Frequently Asked Questions:

Can I use different types of beans in this recipe?

Yes, you can substitute cannellini beans with navy beans, Great Northern beans, or any other white beans based on your preference.

How can I make this recipe vegetarian or vegan?

Use vegetable broth instead of chicken broth and omit the Parmesan cheese or use a vegan alternative.

Can I use fresh tomatoes instead of canned tomatoes?

Yes, you can use fresh tomatoes.

Dice them and use about 1 ½ cups of diced tomatoes in place of the canned tomatoes.

What can I use if I don’t have a food processor to puree the beans?

You can mash the beans with a potato masher or a fork until they are smooth enough to add body to the soup.
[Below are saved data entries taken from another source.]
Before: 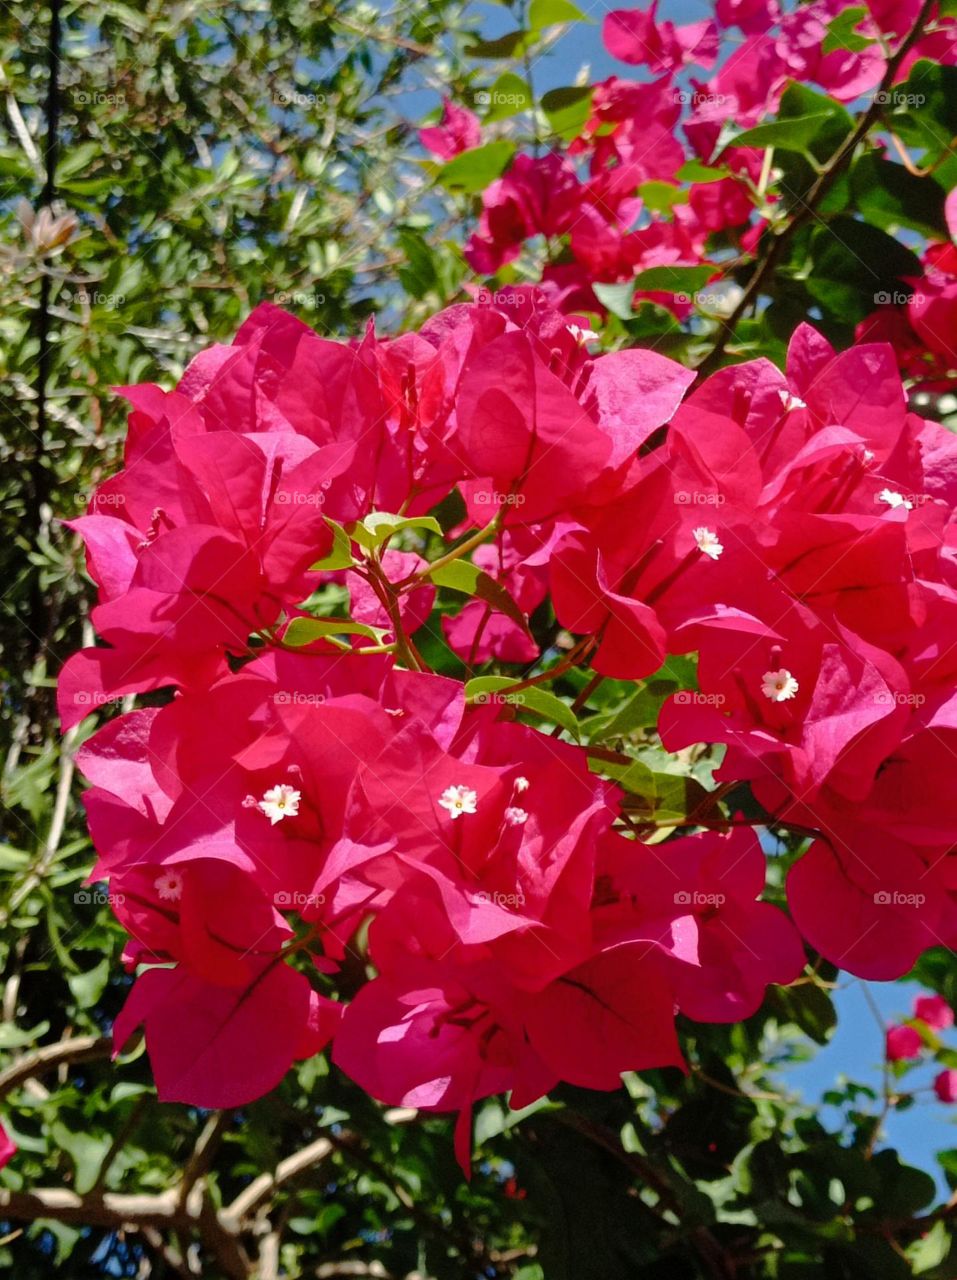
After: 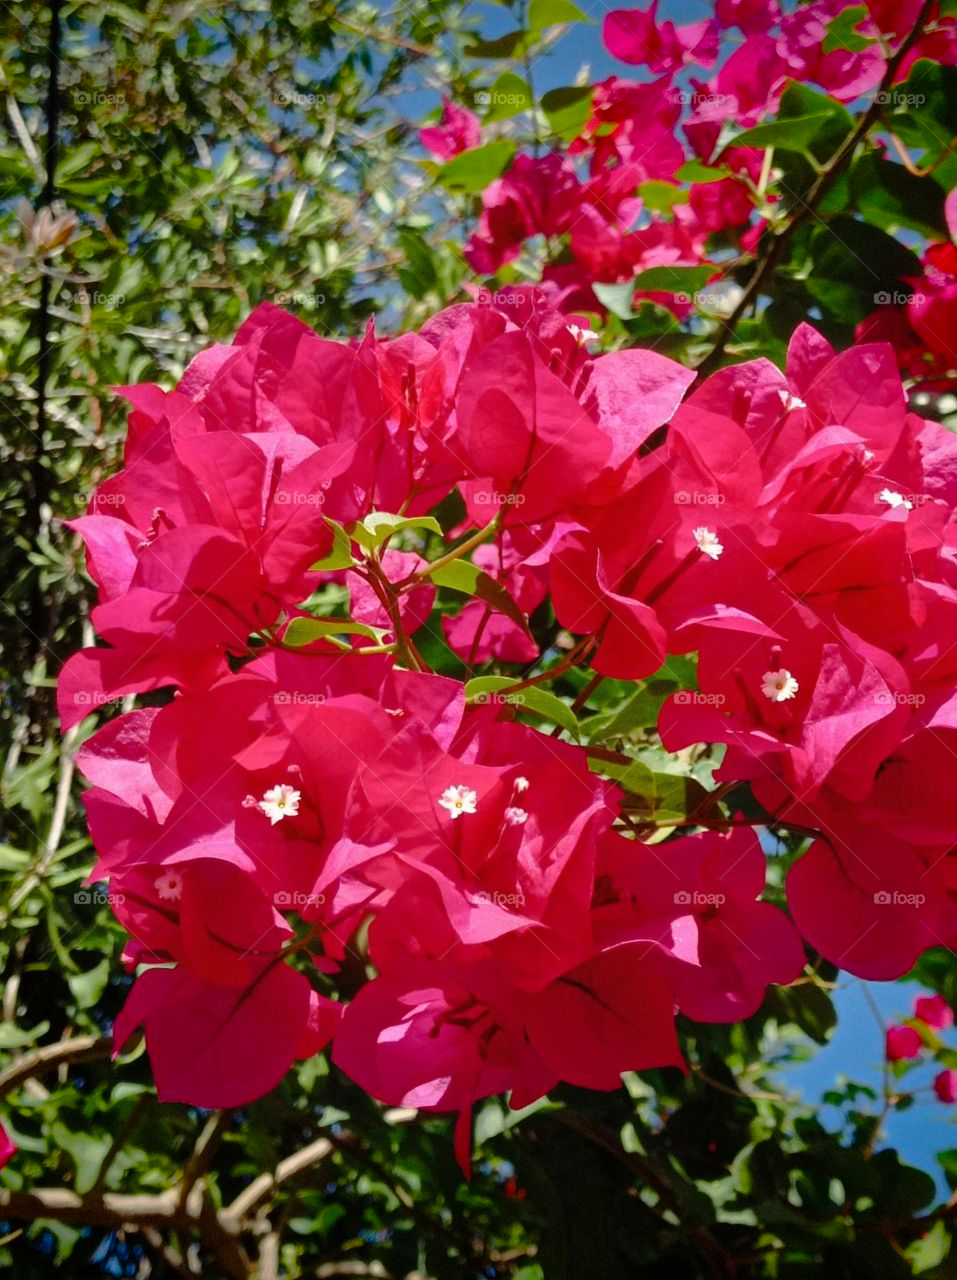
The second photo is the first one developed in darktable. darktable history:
vignetting: fall-off start 75.31%, saturation 0.378, width/height ratio 1.077
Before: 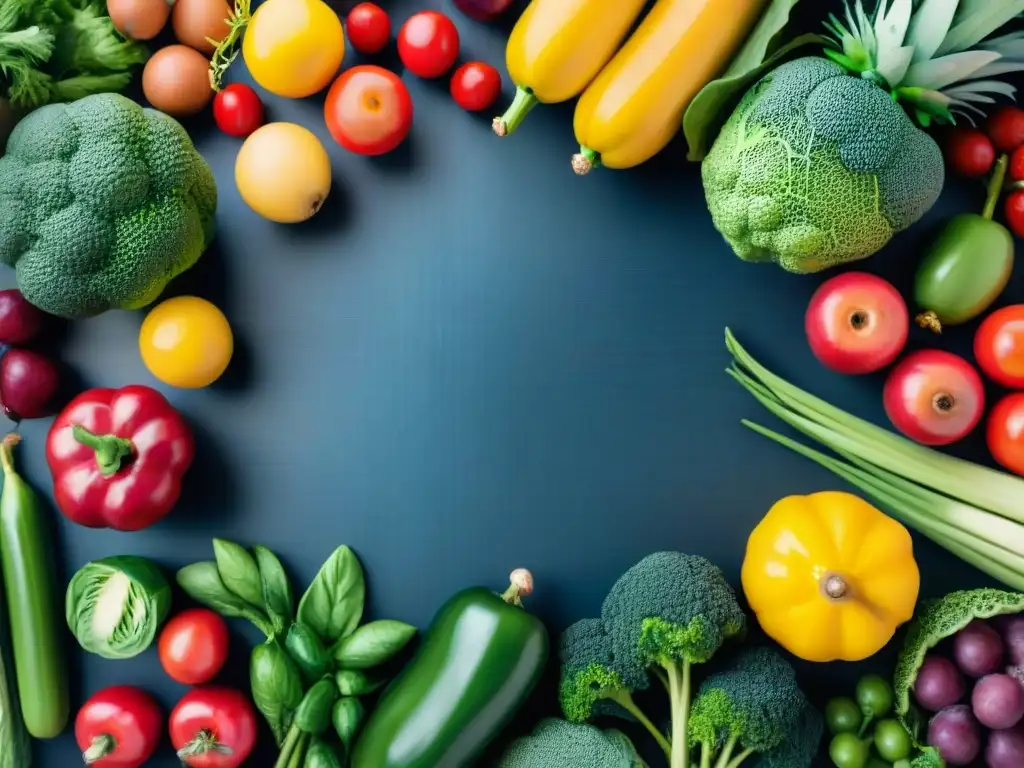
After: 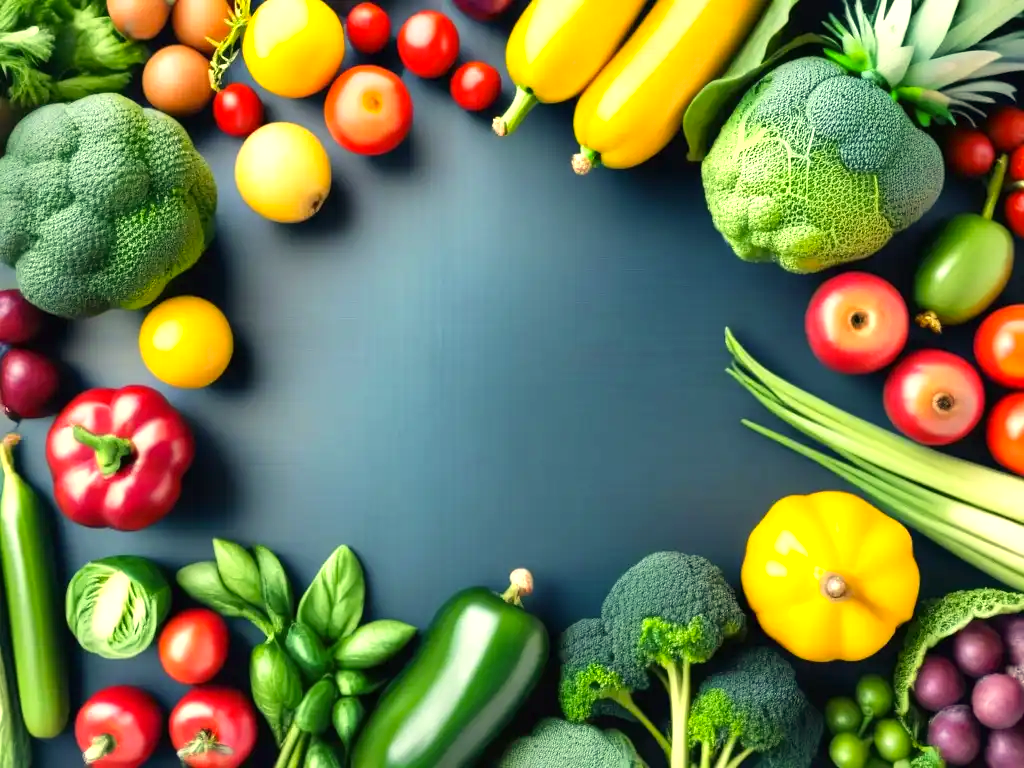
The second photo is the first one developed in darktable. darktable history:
exposure: black level correction 0, exposure 0.692 EV, compensate highlight preservation false
color correction: highlights a* 1.42, highlights b* 17.96
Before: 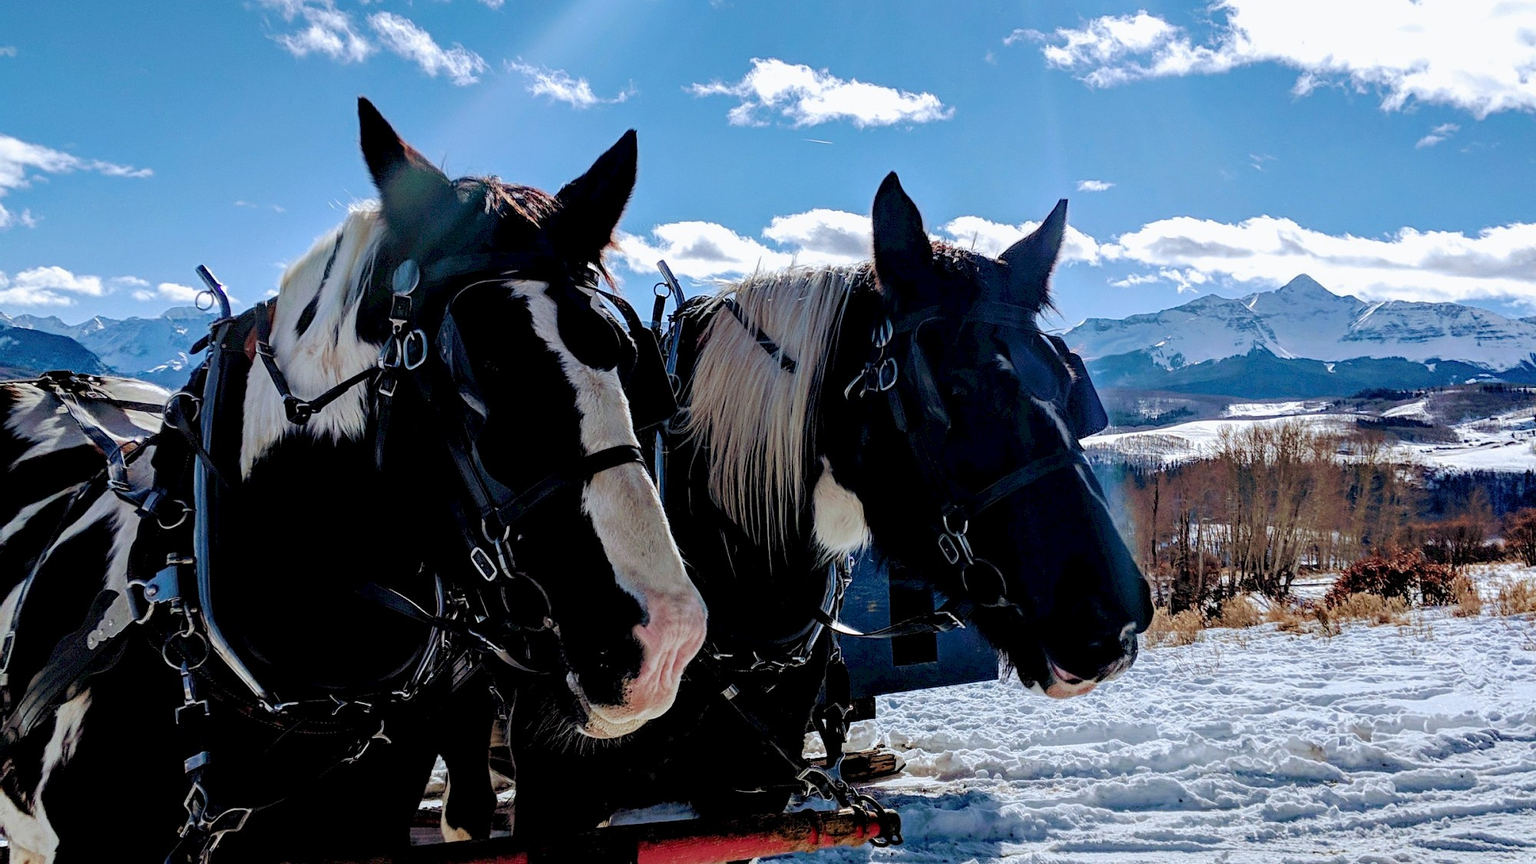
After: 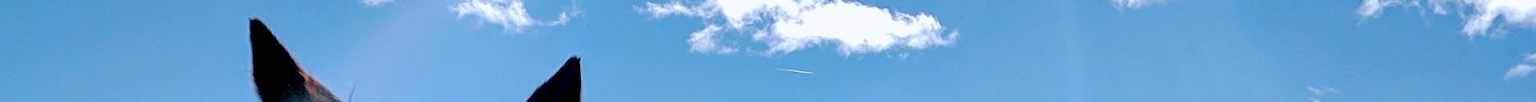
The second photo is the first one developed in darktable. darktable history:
crop and rotate: left 9.644%, top 9.491%, right 6.021%, bottom 80.509%
white balance: red 0.986, blue 1.01
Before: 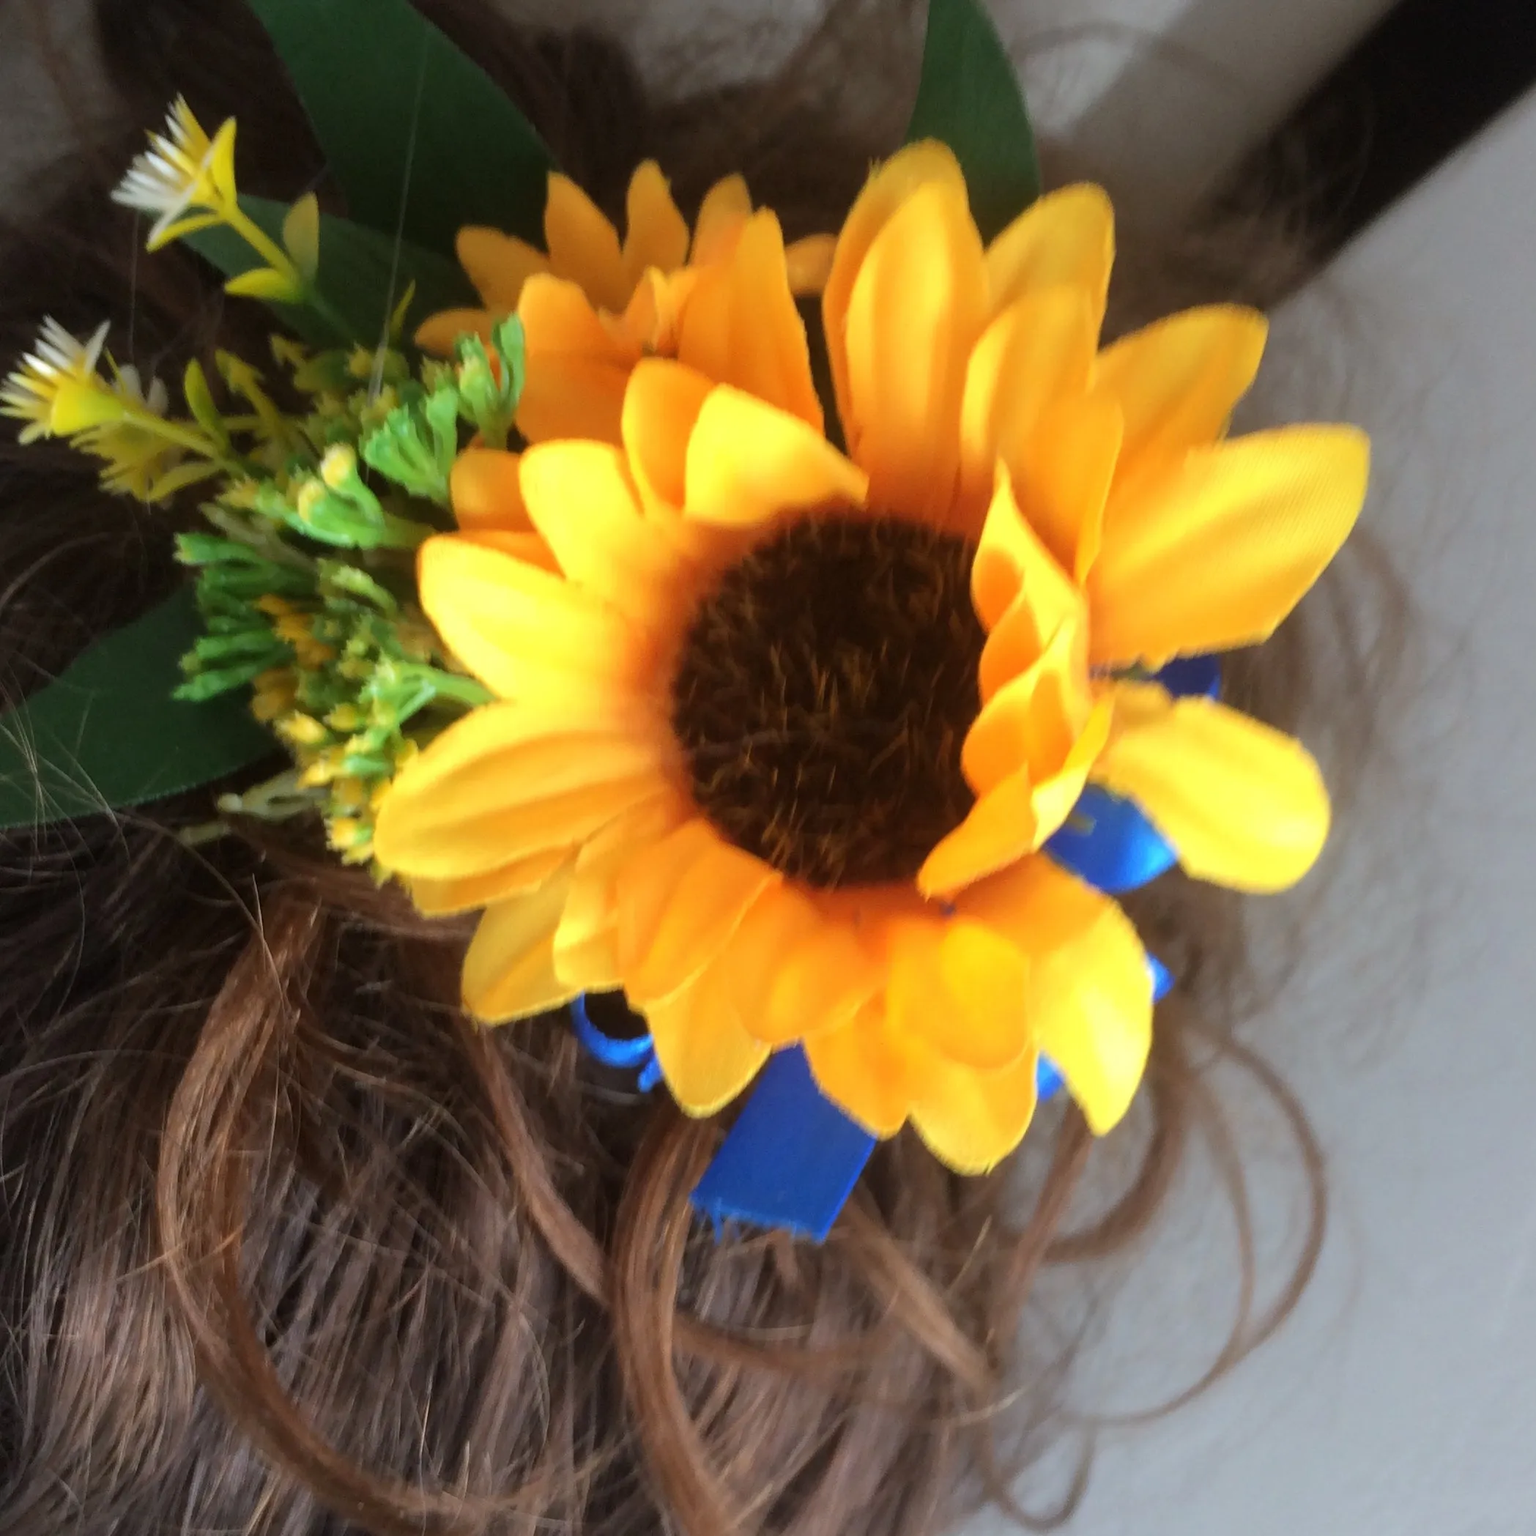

Can I prepare this soup in advance?

Yes, you can prepare the soup ahead of time and reheat it gently before serving. It also freezes well for up to 3 months.

What herbs can I use besides parsley, basil, or rosemary?

Thyme or oregano are also great options that pair well with beans and pasta.

How do I adjust the consistency of the soup if it’s too thick or too thin?

If the soup is too thick, add more broth or water.

If it’s too thin, let it simmer uncovered for a bit longer to reduce and thicken.

Can I add vegetables like spinach or kale to this soup?

Yes, add them during the last few minutes of cooking until they are wilted or tender.

What type of pasta works best in this recipe?

Short pasta such as ditalini, small shells, or elbow macaroni work well because they cook quickly and are easy to eat in soup.

How do I store leftovers?

Store leftover soup in an airtight container in the refrigerator for up to 4-5 days.

Reheat gently on the stove or in the microwave before serving.